DPAVerdienen Politiker zu viel Geld? Der Fraktionschef der Piraten im Kieler Landtag scheint es so zu sehen - und hat dem Land nun Zulagen in Höhe von 22.000 Euro als Spende überwiesen. Ist das bescheiden oder populistisch?

http://www.spiegel.de/politik/deutsc...-a-878110.html
  1. #120

    Zitat von Landpirat Beitrag anzeigen
    Eine 8,2-Prozent-Fraktionen als "Splittergruppe" zu bezeichnen ist schon ignorant, oder? Die Opposition wird nicht nur in SH durch solche Regelungen unfair ausgebremst, was die Piraten für undemokratisch halten. Das ist aus meiner Sicht korrekt und legitim.
    Die 8,2% wurden erreicht, als die Piraten im bundesweiten Umfragehöhenflug um die 10% waren. Ich behaupte mal frech, dass die unterstützung aktuell ebenso wie bundesweit deutlich unter 5% liegt. Ja, das bezeichne ich als Splittergruppe.

    Zitat von Landpirat Beitrag anzeigen
    "Aber dann könnten ja auch NPD und andere Splittergruppen einfacher mitreden" ist ein Totschlag-Argument. Wir können doch nicht die Demokratie einschränken, weil dann neben vielen demokratischen Fraktionen vielleicht jemand mit untragbaren Ansichten gestärkt wird. Zudem gibt es im SH-Landtag keine NPD-Abgeordneten, denn die Partei erreichte nur 0,9% bei der Landtagswahl.
    Die NPD muss hier lediglich als drastisches und bundesweit bekanntes Beispiel herhalten. Im übrigen wären Sie es, wenn die 5%-Hürde gefallen wär.

    Problematisch ist die Denkweise der beiden genannten Initiative schon viel früher:
    Wenn ich eine Partei gründe und auf lächerliche 0,01% komme, weil meine 5 Freunde das Kreuz für mich machen, darf ich ohne 5%-Hürde in den Landtag. Ich stelle dort eine Fraktion.
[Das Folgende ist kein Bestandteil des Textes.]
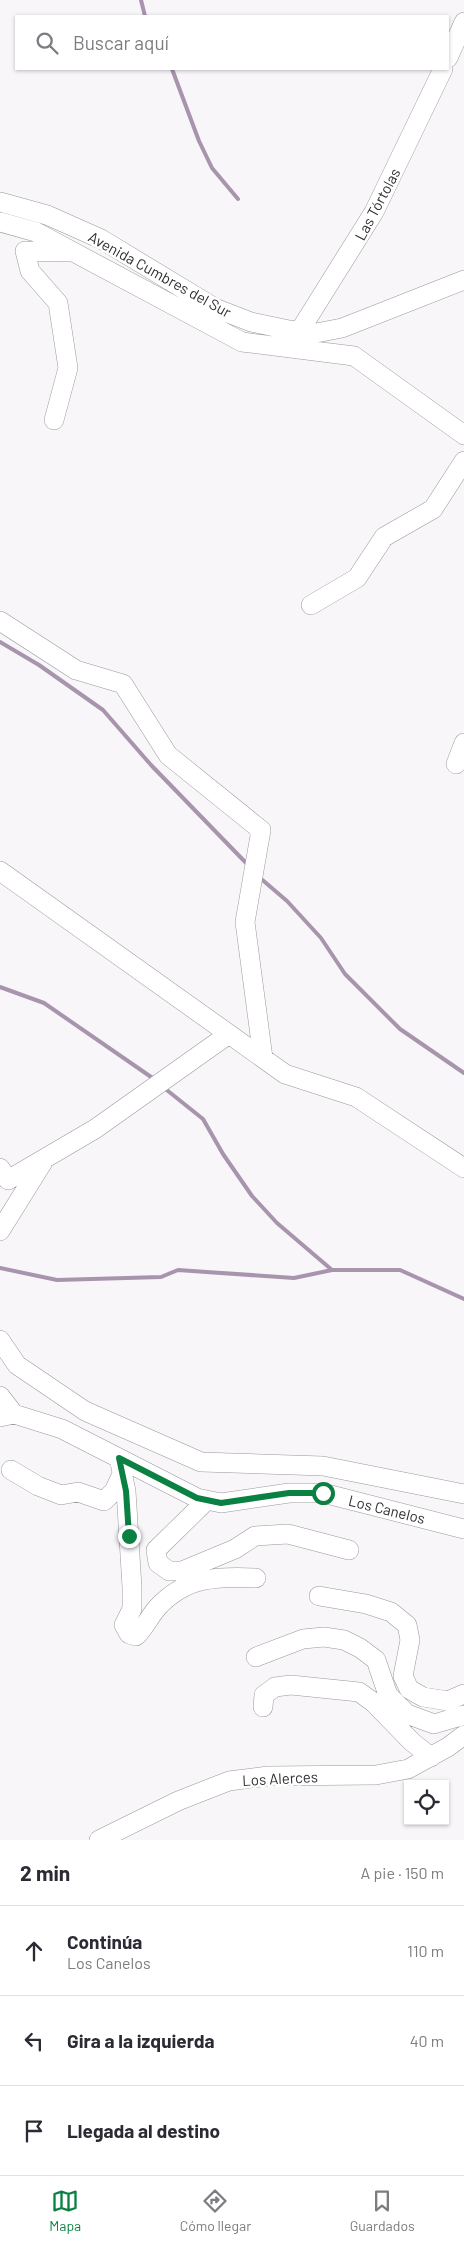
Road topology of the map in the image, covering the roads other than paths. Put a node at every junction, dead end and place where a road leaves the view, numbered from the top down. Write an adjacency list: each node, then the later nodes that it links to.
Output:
1 (464, 22): 2 (street)
2 (449, 56)
3 (443, 70): 8 (street, Las Tórtolas)
4 (0, 202): 8 (street, Avenida Cumbres del Sur)
5 (0, 222): 6 (street)
6 (74, 252): 9 (street); 10 (street)
7 (464, 280): 8 (street, Avenida Cumbres del Sur)
8 (299, 332)
9 (54, 420)
10 (464, 435)
11 (464, 461): 12 (street)
12 (311, 605)
13 (0, 621): 18 (street)
14 (464, 743): 15 (street)
15 (456, 764)
16 (0, 871): 17 (street)
17 (229, 1034): 18 (street); 19 (street)
18 (263, 1058): 21 (street)
19 (45, 1159): 20 (street); 22 (street)
20 (0, 1168)
21 (464, 1168)
22 (0, 1231)
23 (0, 1340): 28 (street)
24 (0, 1396): 25 (street)
25 (7, 1416): 26 (street, Los Canelos)
26 (121, 1466): 27 (street); 29 (street, Los Canelos); 32 (street)
27 (11, 1470)
28 (464, 1494)
29 (207, 1500): 30 (street, Los Canelos); 31 (street)
30 (464, 1529)
31 (349, 1550)
32 (256, 1578)
33 (319, 1596): 35 (street)
34 (256, 1657): 37 (street)
35 (464, 1694)
36 (263, 1707): 39 (street)
37 (464, 1715)
38 (464, 1735): 39 (street, Los Alerces)
39 (430, 1756): 40 (street, Los Alerces)
40 (99, 1840)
Schon darf ich nach dem Willen der Piraten den Landtag mit Vetos blockieren und mit Anfragen beschäftigen, die ausser mir keine Sau interessieren.
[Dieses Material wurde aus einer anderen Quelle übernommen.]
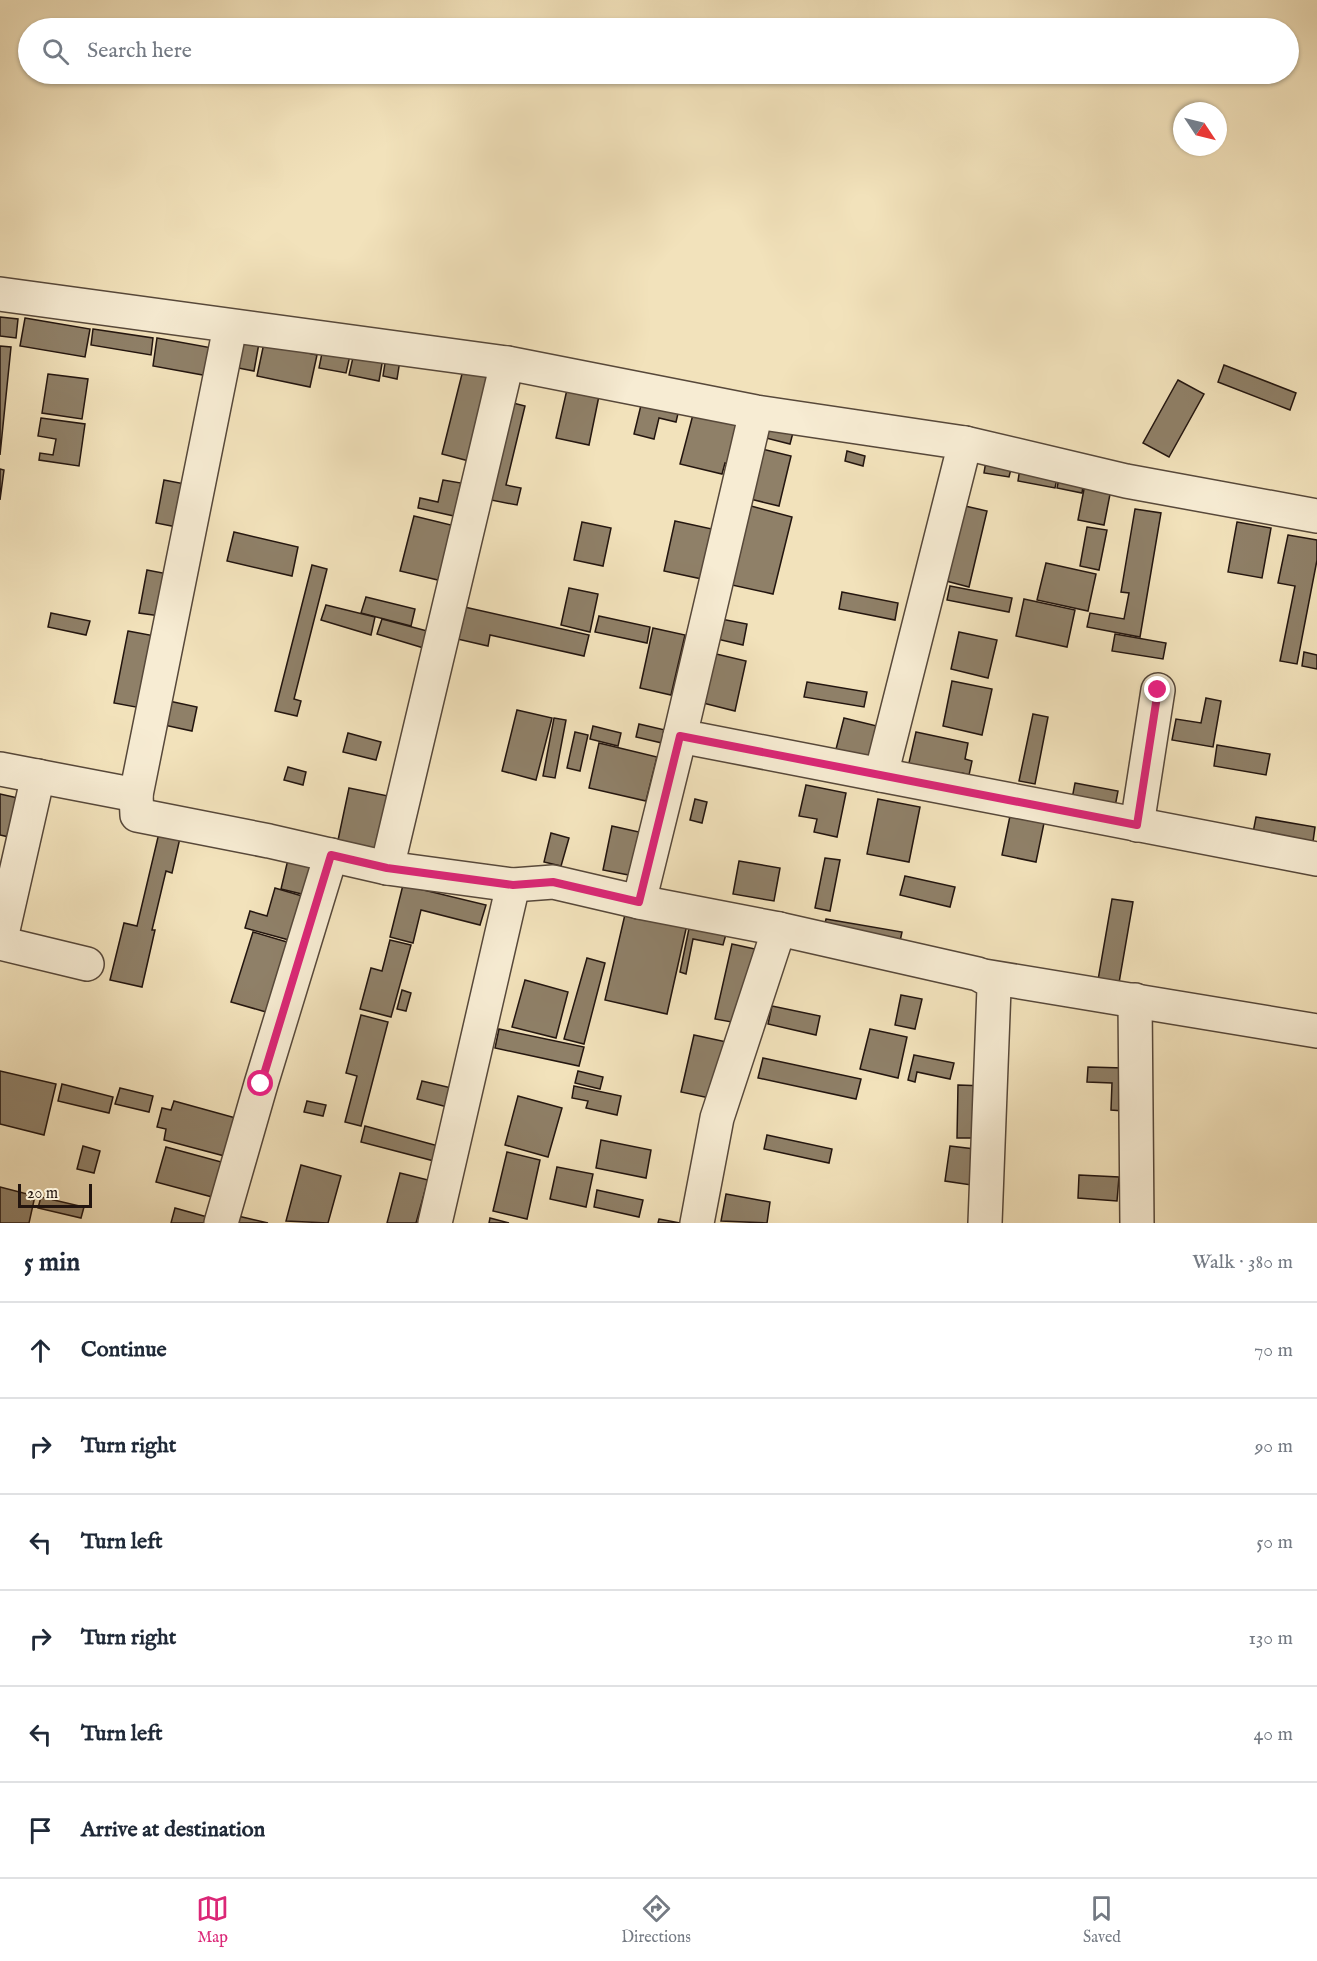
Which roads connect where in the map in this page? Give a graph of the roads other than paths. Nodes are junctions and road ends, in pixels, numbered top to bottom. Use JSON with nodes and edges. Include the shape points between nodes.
{"nodes":[{"id":1,"x":0,"y":294,"type":"edge"},
{"id":2,"x":230,"y":327,"type":"junction"},
{"id":3,"x":507,"y":363,"type":"junction"},
{"id":4,"x":756,"y":412,"type":"junction"},
{"id":5,"x":965,"y":443,"type":"junction"},
{"id":6,"x":1317,"y":516,"type":"edge"},
{"id":7,"x":1158,"y":690,"type":"dead end"},
{"id":8,"x":680,"y":736,"type":"junction"},
{"id":9,"x":0,"y":769,"type":"edge"},
{"id":10,"x":881,"y":775,"type":"junction"},
{"id":11,"x":38,"y":777,"type":"junction"},
{"id":12,"x":136,"y":795,"type":"junction"},
{"id":13,"x":1137,"y":825,"type":"junction"},
{"id":14,"x":331,"y":855,"type":"junction"},
{"id":15,"x":1317,"y":859,"type":"edge"},
{"id":16,"x":387,"y":868,"type":"junction"},
{"id":17,"x":513,"y":885,"type":"junction"},
{"id":18,"x":639,"y":902,"type":"junction"},
{"id":19,"x":779,"y":929,"type":"junction"},
{"id":20,"x":0,"y":943,"type":"edge"},
{"id":21,"x":87,"y":964,"type":"dead end"},
{"id":22,"x":984,"y":976,"type":"junction"},
{"id":23,"x":1135,"y":1000,"type":"junction"},
{"id":24,"x":1317,"y":1031,"type":"edge"},
{"id":25,"x":221,"y":1223,"type":"edge"},
{"id":26,"x":435,"y":1223,"type":"edge"},
{"id":27,"x":697,"y":1223,"type":"edge"},
{"id":28,"x":985,"y":1223,"type":"edge"},
{"id":29,"x":1137,"y":1223,"type":"edge"}],
"edges":[{"from":1,"to":2,"type":"lane"},
{"from":2,"to":3,"type":"lane"},
{"from":2,"to":12,"type":"lane"},
{"from":3,"to":4,"type":"lane"},
{"from":3,"to":16,"type":"lane"},
{"from":4,"to":5,"type":"lane"},
{"from":4,"to":8,"type":"lane"},
{"from":5,"to":6,"type":"lane","via":[[1126,481]]},
{"from":5,"to":10,"type":"lane"},
{"from":7,"to":13,"type":"lane"},
{"from":8,"to":10,"type":"lane"},
{"from":8,"to":18,"type":"lane"},
{"from":9,"to":11,"type":"lane"},
{"from":10,"to":13,"type":"lane"},
{"from":11,"to":12,"type":"lane"},
{"from":11,"to":20,"type":"lane"},
{"from":12,"to":14,"type":"lane","via":[[137,815]]},
{"from":13,"to":15,"type":"lane"},
{"from":14,"to":16,"type":"lane"},
{"from":14,"to":25,"type":"lane"},
{"from":16,"to":17,"type":"lane"},
{"from":17,"to":18,"type":"lane","via":[[553,882]]},
{"from":17,"to":26,"type":"lane"},
{"from":18,"to":19,"type":"lane"},
{"from":19,"to":22,"type":"lane"},
{"from":19,"to":27,"type":"lane","via":[[717,1118]]},
{"from":20,"to":21,"type":"lane"},
{"from":22,"to":23,"type":"lane"},
{"from":22,"to":28,"type":"lane","via":[[993,988]]},
{"from":23,"to":24,"type":"lane"},
{"from":23,"to":29,"type":"lane"}]}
    Für mich wiedermal ein super Beispiel für Piratendenken: Auf den ersten Blick ganz gut, aber weder praxistauglich, noch im Ansatz zu Ende gedacht.
  2. #121

    Zitat von SirTurbo Beitrag anzeigen
    Und? Eine Demokratie muss selbst die FDP aushalten... Die 5%-Hürde ist einfach nur Pfründesicherung der Machthaber und Aushebelung der Demokratie.
    Kann man sicher sehen, wie man will...
    Bei der inhaltlichen grün/links Gleichschaltung von CDU/SPD/Grüne, braucht Deutschland einfach auch ein liberales Element. Da die Piraten offensichlich gerade den Linksschwenk antreten und auch sonst inhaltlich nicht wählbar sind, bleibt da leider nur die FDP.

    Bei der Unzahl von Kleinparteien, die immerwieder zu Wahlen antreten, kann man die 5%-Hürde auch als notwendiges Mittel zur Größenbegrenzung sehen. Letztlich erhält der einzelne Abgeordente eine 0,5% Partei bei einem 100-Mann Landtag überproportionales Stimmgewicht. Man müsste also auf 1000-Mann aufstocken...
    Auch historisch könnte man argumentieren. Der Untergang der Weimarer Republik wird auch an der Zersplitterung der Parteien im Parlament zugeschrieben. Damals gab es keine 5% Hürde. Aber aus der Vergangenheit lernen ist scheinbar nicht so Piratensache. Die machen ihre Fehler/Erfahrungen lieber selber.
  3. #122

    Zitat von spon-facebook-1810274577 Beitrag anzeigen
    Klasse Kommentar von Kubicki. Treffer, versenkt! ;)
    Treffer versenkt? Eher hat sich Kubicki mit diesem Spruch als Abzocker entlarvt. Denn seine Leistung steht ebenfalls in keinem Verhältnis zu seinen Bezügen. Der ist überbezahlt.
  4. #123

    Zitat von Hesekiel Beitrag anzeigen
    Wie schön, der erste Grammatiknazi..daraus lässt sich ja zumindest ableiten, dass es inhaltlich nicht mehr viel gegen die Piratenaktion zu sagen geben wird...
    Vielleicht sollten Sie erst einmal den Unterschied zwischen Grammatik und Orthographie lernen, Sie Schwätzer.
  5. #124

    Vorbild Linke

    Richtig so, Pirat! Die Linke haben es vorgemacht und ihre ungewollten Diätenerhöhungen wohltätigen Zwecken gespendet! Wenn sich die Piraten nun daran ein Beispiel nehmen, dann kann das die Karrieristen bei den Etablierten nur ins Schwitzen bringen.